Figuring the lack of participation is a result of our messing around with the blog, rather than an overall lack of interest (seriously, NO ONE wants to win a $100 gift certificate?), we’re extending the entry deadline to this Friday, July 6, and voting on submissions will continue through July 13. Everything else remains the same.

To vote on entry submissions, please click on the link to the left that says “Photo and Book Review Contest.

Jun 252012
 

Wild Plants I Have Known…and Eaten
by Russ Cohen
Review by Dee B.

Wild Plants I Have Known . . . And Eaten (Russ Cohen, 2004)

Book Review by Dee Burke

Have you ever wondered how you’d feed your family during a crisis if for some reason your food storage wasn’t sufficient or available? What if the supermarket shelves were empty? If you know a thing or two about foraging for food in the wild, you likely won’t go hungry.

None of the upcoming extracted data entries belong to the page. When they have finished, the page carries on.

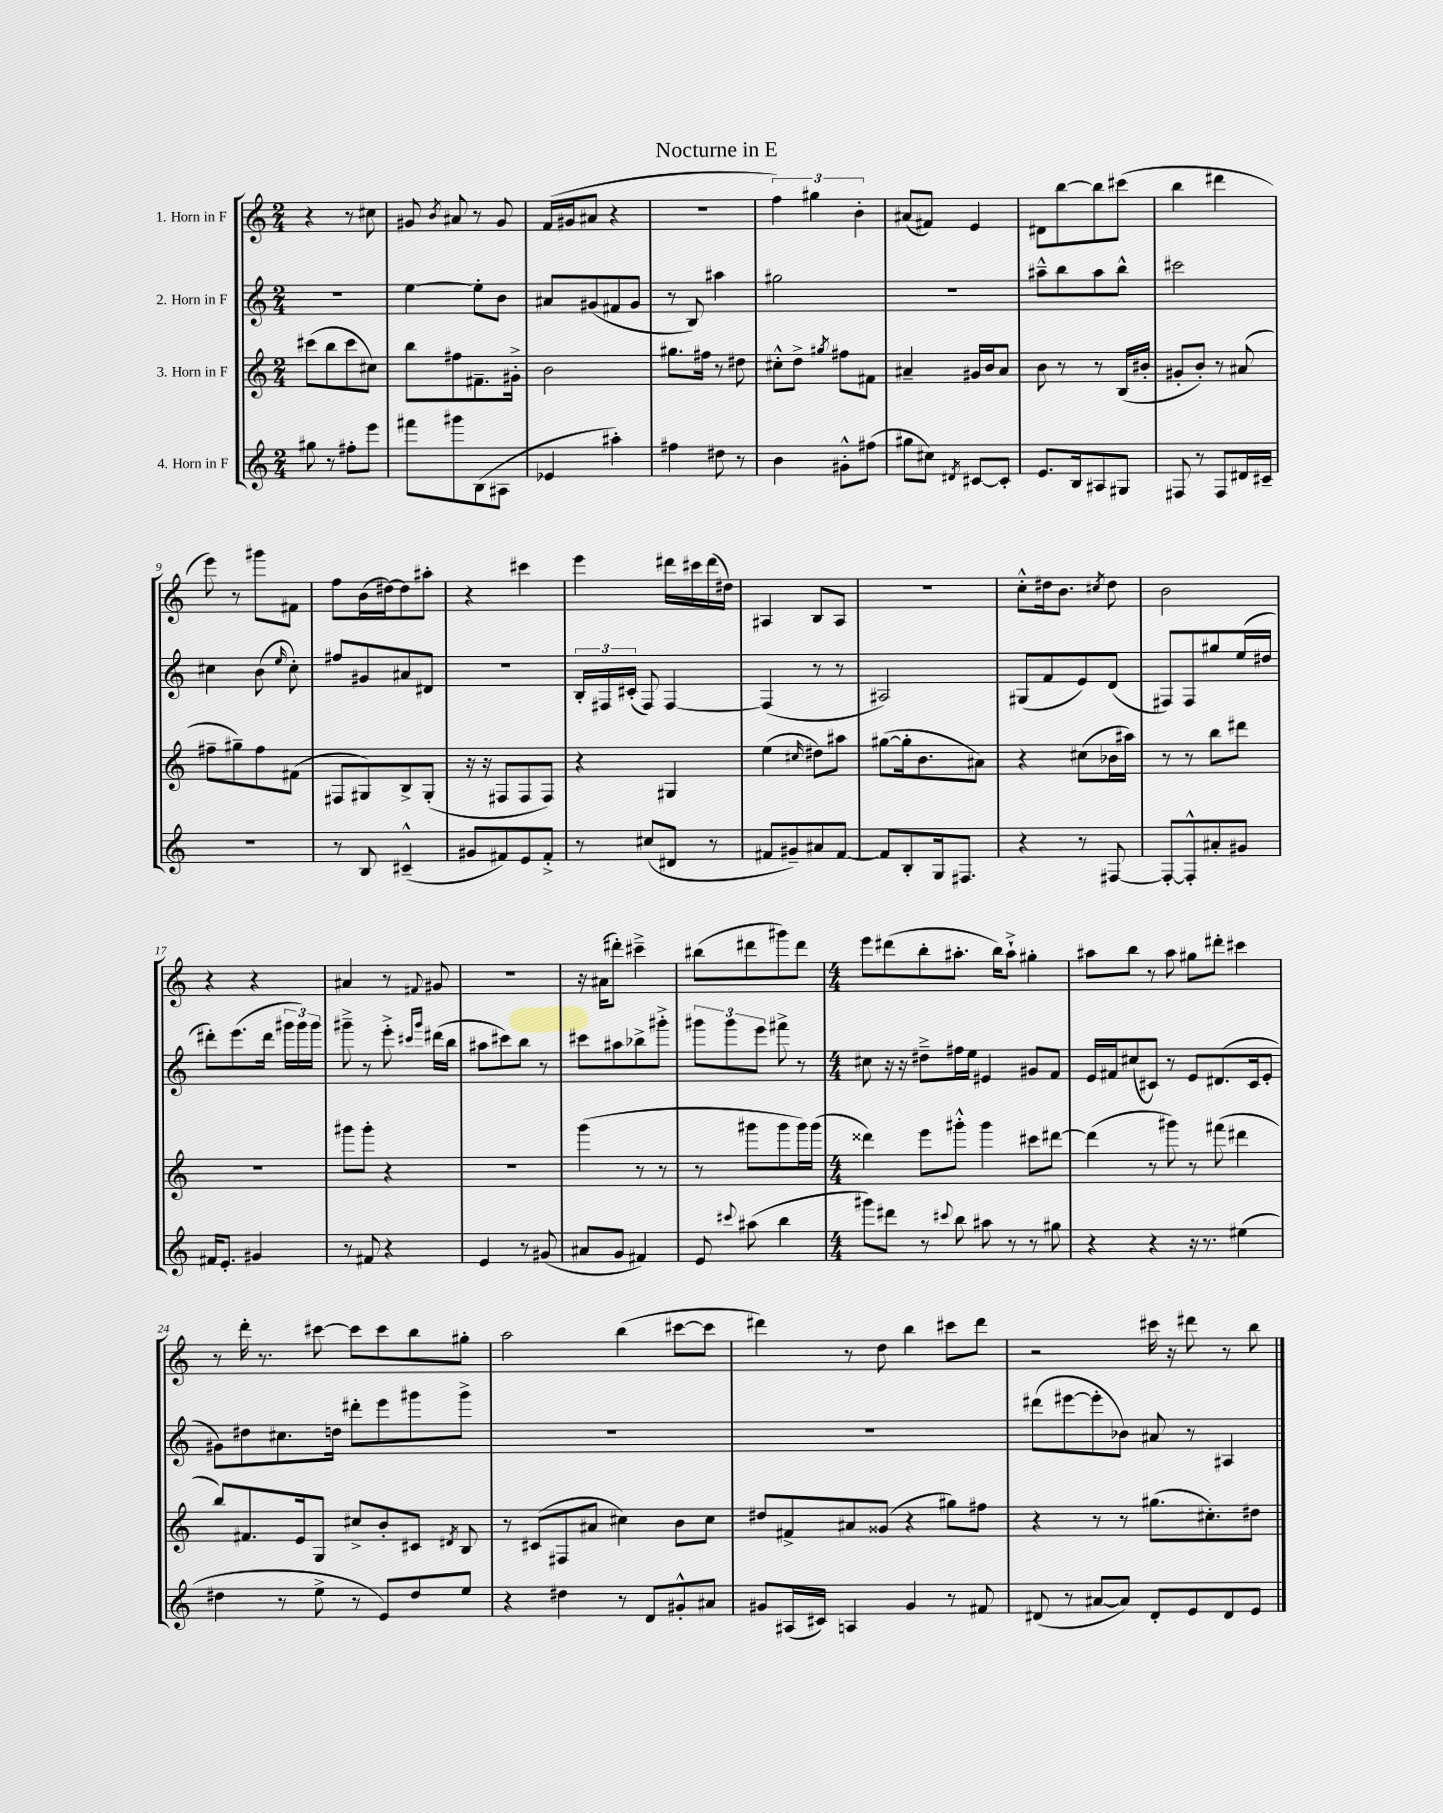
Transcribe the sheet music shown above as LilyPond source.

\header { title = "Nocturne in E" }
<<
\new StaffGroup <<
\new Staff = "s0" \with { instrumentName = "1. Horn in F" } {
    \clef treble \key c \major \numericTimeSignature \time 2/4
    \autoBeamOff r4 r8 cis''8 |
    gis'8 \acciaccatura { b'8 } ais'8 r8 gis'8 |
    f'16[( gis'16 ais'8] r4 |
    r2 |
    \tuplet 3/2 { f''4) gis''4 b'4-. } |
    ais'8[( fis'8]) e'4 |
    dis'8[ b''8~ b''8 cis'''8]( |
    b''4 dis'''4 |
    e'''8) r8 gis'''8[ fis'8] |
    f''8[ b'16( dis''16~) dis''8 ais''8]-. |
    r4 cis'''4 |
    e'''4 dis'''16[ cis'''16 dis'''16( dis''16]) |
    ais4 b8[ ais8] |
    r2 |
    c''8[-.-^ dis''16 b'8.] \acciaccatura { cis''8 } dis''8 |
    b'2 |
    r4 r4 |
    ais'4 r8 \appoggiatura { fis'8 } gis'8 |
    R2 |
    r16 ais'16[( dis'''8]-.) cis'''4---> |
    bis''8[( dis'''8 gis'''8) dis'''8] |
    \numericTimeSignature \time 4/4 e'''8[ dis'''8( b''8-. ais''8.]-. b''16[) ais''8]-!-> gis''4-. |
    ais''8[ b''8] r8 ais''8 gis''8[ dis'''8]-. cis'''4 |
    r8 d'''16-. r8. cis'''8~ cis'''8[ cis'''8 b''8 gis''8]-. |
    a''2 b''4( cis'''8[~ cis'''8] |
    dis'''4) r8 d''8 b''4 cis'''8[ dis'''8] |
    r2 cis'''16 r16 dis'''8 r8 b''8 \bar "|." |
}
\new Staff = "s1" \with { instrumentName = "2. Horn in F" } {
    \clef treble \key c \major \numericTimeSignature \time 2/4
    \autoBeamOff r2 |
    e''4~ e''8[-. b'8] |
    ais'8[ gis'8( fis'8 gis'8] |
    r8 b8) ais''4 |
    gis''2 |
    R2 |
    ais''8[---^ b''8 ais''8 b''8]-^ |
    cis'''2 |
    cis''4 b'8( \grace { e''16 } cis''8-.) |
    fis''8[ gis'8 ais'8 dis'8] |
    r2 |
    \tuplet 3/2 { b16[-. fis16 cis'16]-.( } fis8) fis4~ |
    fis4( r8 r8 |
    ais2) |
    gis8[( f'8 e'8) d'8]( |
    fis8[) fis8 gis''8 e''16( dis''16] |
    dis'''8[-.) e'''8.( dis'''16] \tuplet 3/2 { gis'''16[ gis'''16) gis'''16] } |
    gis'''8---> r8 e'''8-.-> \grace { cis'''16[ gis'''16] } dis'''16[( b''16] |
    ais''8[ cis'''8) b''8] r8 |
    cis'''8[ ais''8 bes''8-> gis'''8]-.-> |
    \tuplet 3/2 { gis'''8[ gis'''8 e'''8] } fis'''8-> r8 |
    \numericTimeSignature \time 4/4 cis''8 r16 r16 dis''8[---> fis''16 e''16] eis'4 gis'8[ f'8] |
    e'16[ fis'16 cis''8( cis'8]) r8 e'8[ dis'8.( cis'16 e'8]-. |
    gis'8[) dis''8 cis''8. d''16] dis'''8[-. e'''8 gis'''8 gis'''8]-> |
    R1 |
    R1 |
    dis'''8[( eis'''8~ eis'''8-. bes'8]) ais'8 r8 ais4 \bar "|." |
}
\new Staff = "s2" \with { instrumentName = "3. Horn in F" } {
    \clef treble \key c \major \numericTimeSignature \time 2/4
    \autoBeamOff cis'''8[( b''8 cis'''8 cis''8]) |
    b''8[ fis''8 fis'8.-- gis'16]-.-> |
    b'2 |
    gis''8.[ fis''16] r8 dis''8 |
    cis''8[-.-^ d''8]-> \acciaccatura { gis''8 } fis''8[ fis'8] |
    ais'4-- gis'16[ b'16 ais'8] |
    b'8 r8 r8 b16[( bis'16]-. |
    gis'8[-. b'8]-.) r8 ais'8( |
    fis''8[-- gis''8--) fis''8 fis'8]( |
    fis8[ gis8) b8-> gis8]-.( |
    r16 r16 fis8[ fis8 fis8]) |
    r4 gis4 |
    e''4( \grace { cis''16 } dis''8[) ais''8] |
    gis''8[~( gis''16-. b'8. ais'8]) |
    r4 cis''8[( bes'16 ais''16]) |
    r8 r8 b''8[ dis'''8] |
    r2 |
    gis'''8[ gis'''8]-. r4 |
    r2 |
    g'''4( r8 r8 |
    r8 gis'''8[ gis'''8 gis'''16) gis'''16]( |
    \numericTimeSignature \time 4/4 disis'''4) e'''8[ gis'''8]-.-^ gis'''4 cis'''8[ dis'''8]~ |
    dis'''4( r8 gis'''8) r8 fis'''8( dis'''4 |
    b''8[) fis'8. e'16 g8] cis''8[-> b'8-. cis'8] \acciaccatura { dis'8 } b8 |
    r8 cis'8[( fis8 ais'8] cis''4) b'8[ cis''8] |
    dis''8[ fis'8-> ais'8 gisis'8]( r4 gis''8[) fis''8] |
    r4 r8 r8 gis''8.[( cis''8.-.) dis''8] \bar "|." |
}
\new Staff = "s3" \with { instrumentName = "4. Horn in F" } {
    \clef treble \key c \major \numericTimeSignature \time 2/4
    \autoBeamOff gis''8 r8 fis''8[-. e'''8] |
    fis'''8[ gis'''8 b8( ais8] |
    ees'4 ais''4-.) |
    fis''4 dis''8 r8 |
    b'4 gis'8[-.-^ fis''8]( |
    gis''8[ cis''8]) \acciaccatura { dis'8 } cis'8[~ cis'8]-. |
    e'8.[ b16 ais8 gis8] |
    fis8 r8 fis8[ dis'16 cis'16]-- |
    R2 |
    r8 b8 cis'4---^( |
    gis'8[ fis'8) e'8 fis'8]-.-> |
    r8 cis''8[( dis'8] r8 |
    fis'8[ gis'8--) ais'8 fis'8]~ |
    fis'8[ b8-. g16 fis8.] |
    r4 r8 fis8~ |
    fis8[~-. fis8-.-^ ais'8-. gis'8] |
    fis'16[ e'8.]-. gis'4 |
    r8 fis'8 r4 |
    e'4 r8 gis'8( |
    ais'8[ g'8] fis'4) |
    e'8 \appoggiatura { cis'''8 } ais''8( b''4 |
    \numericTimeSignature \time 4/4 gis'''8[) dis'''8] r8 \appoggiatura { cis'''8 } b''8 ais''8 r8 r8 gis''8 |
    r4 r4 r16 r8. eis''4( |
    dis''4 r8 e''8-> r8 e'8[) dis''8 e''8] |
    r4 dis''4 r8 d'8[ gis'8-.-^ ais'8] |
    gis'8[ ais16( cis'16]) a4 gis'4 r8 fis'8 |
    dis'8( r8 ais'8[~ ais'8]) dis'8[-. e'8 dis'8 e'8] \bar "|." |
}
>>
>>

Not too long ago, I had the pleasure of attending a talk by Russ Cohen, author of Wild Plants I Have Known . . . And Eaten. Over the course of an hour or so, I sat and listened to the voice of foraging wisdom, stared at images of plants I recognized as weeds growing in and around my own yard, and sampled treats made with foraged foods: autumn olive fruit leather and barberry/hickory nut thumb print cookies. I came away with a desire to take a nibble on the wild side and felt comfortable enough after what I’d heard to seek out some wild edibles on my own. So, of course, I bought the book. I wasn’t disappointed.

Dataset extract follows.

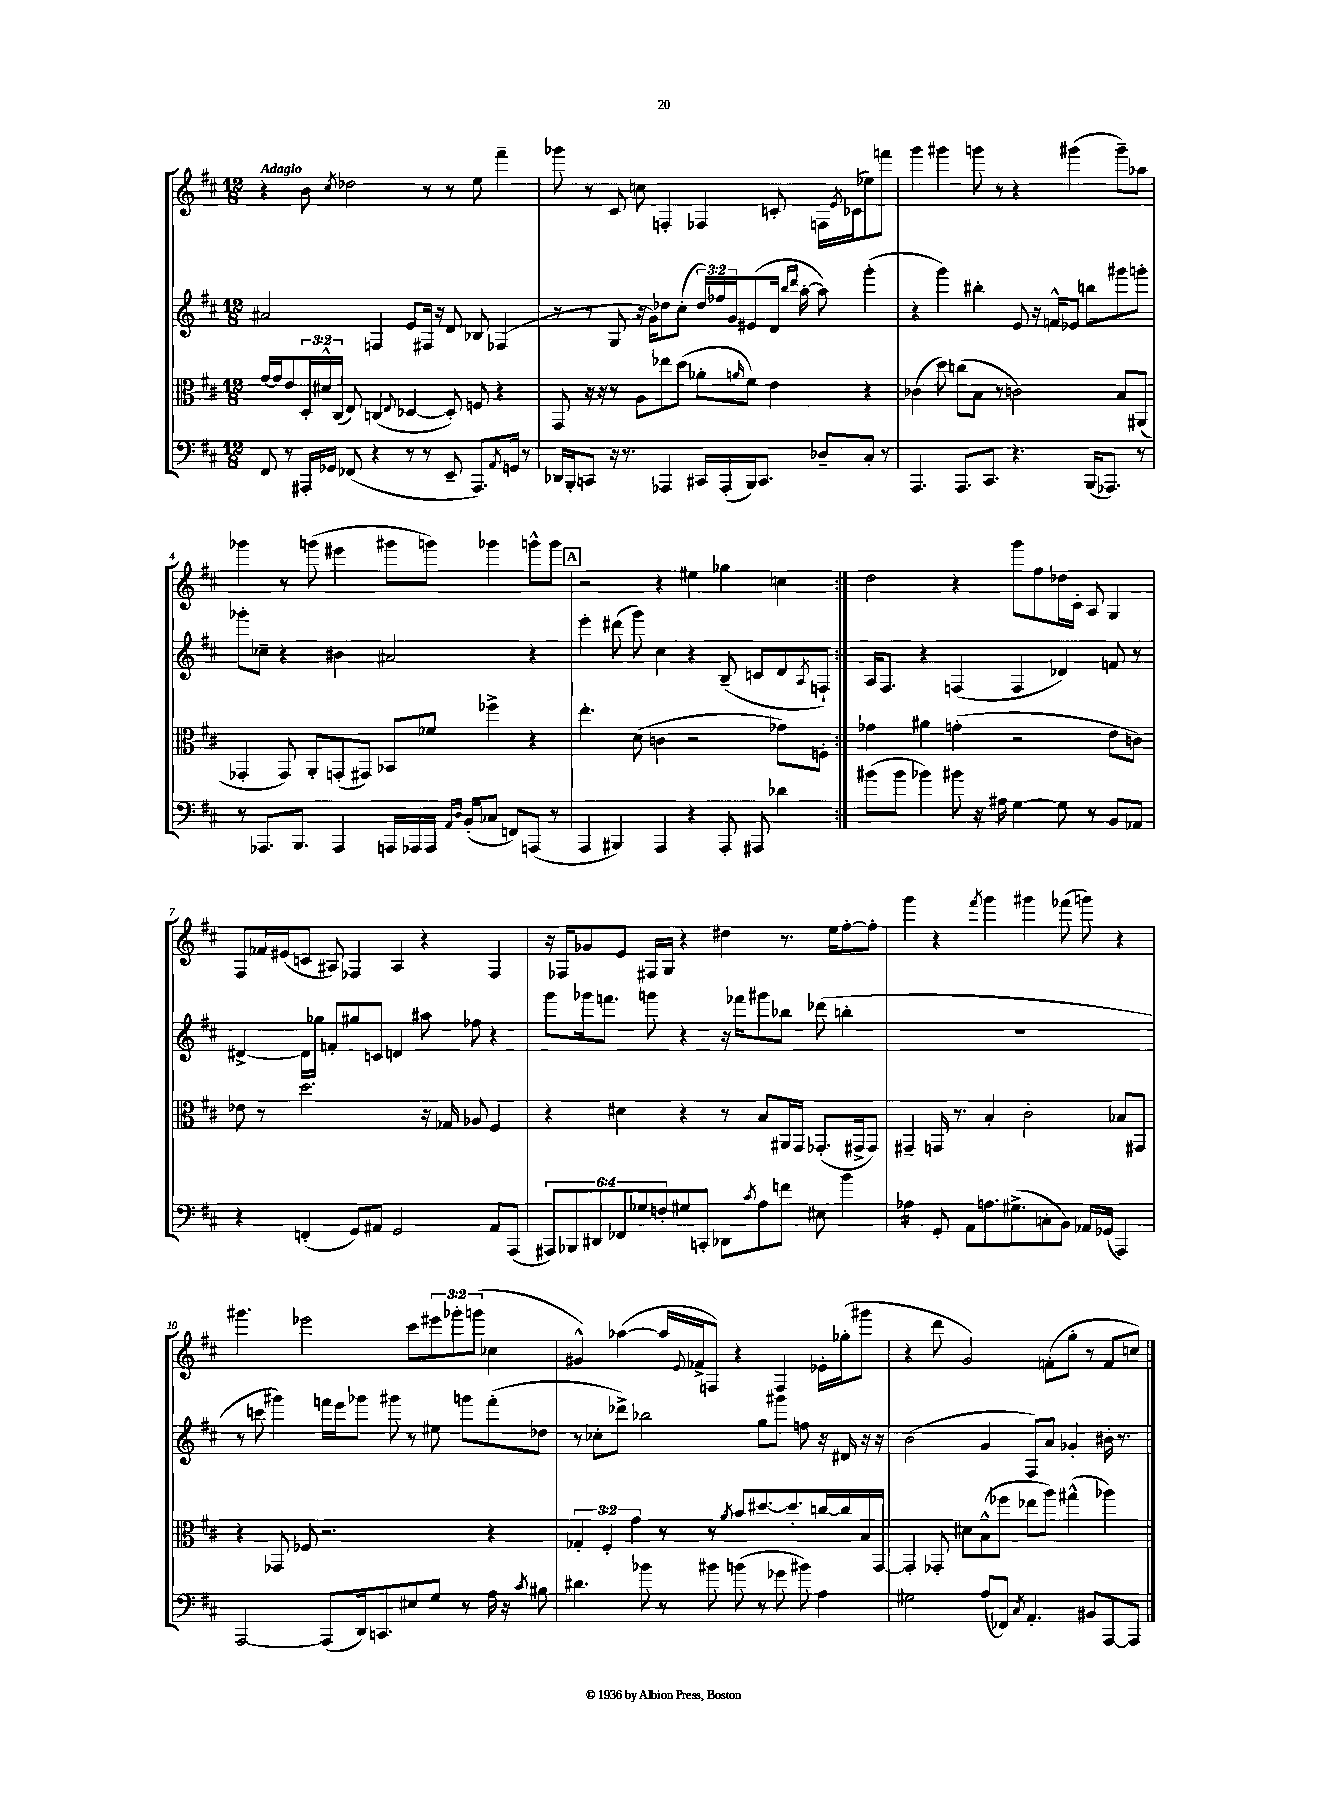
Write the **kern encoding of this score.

Wild Plants I Have Known . . . And Eaten contains a great deal of information in a straight forward, easy to read format. It’s a good starting point for beginners. It opens with an introduction to foraging, followed by information on more than 40 edible plants that focuses on those easily identified. Cohen encourages consulting a field guide specific to the reader’s area, and he provides the necessary cautions about being sure of what you’ve found before consuming any of the plant. At the same time, he makes foraging seem like something anyone could do.

Perhaps the most tempting part of the book is the recipes, proving foraged plants are not just salad greens or nuts. After a walk in the woods at the right time of year, you might feast on cattail chowder, black locust fritters, strawberry knotweed pie, sassafras candy, and sumacade. Yes, sumacade. The fruit of the unmistakable staghorn sumac can be made into a drink that looks and tastes remarkably like pink lemonade (and is high in vitamin C). Just the thing on a hot afternoon. I know because it was the first wild edible I harvested after reading the book.

While the focus of this book is wild edibles in New England, there is information on plants found across the country: stinging nettle, day lilies, invasives like garlic mustard, and every lawn owner’s nemesis, the dandelion. A particularly nice feature is the chronological listing at the back of the book identifying when each plant (and which part) is in season.

If you can find a copy of Wild Plants I Have Known . . . And Eaten, grab it. You just might find yourself inspired to make wild edibles a part of your regular diet now simply because they’re good to eat even when you still have those easy supermarket options.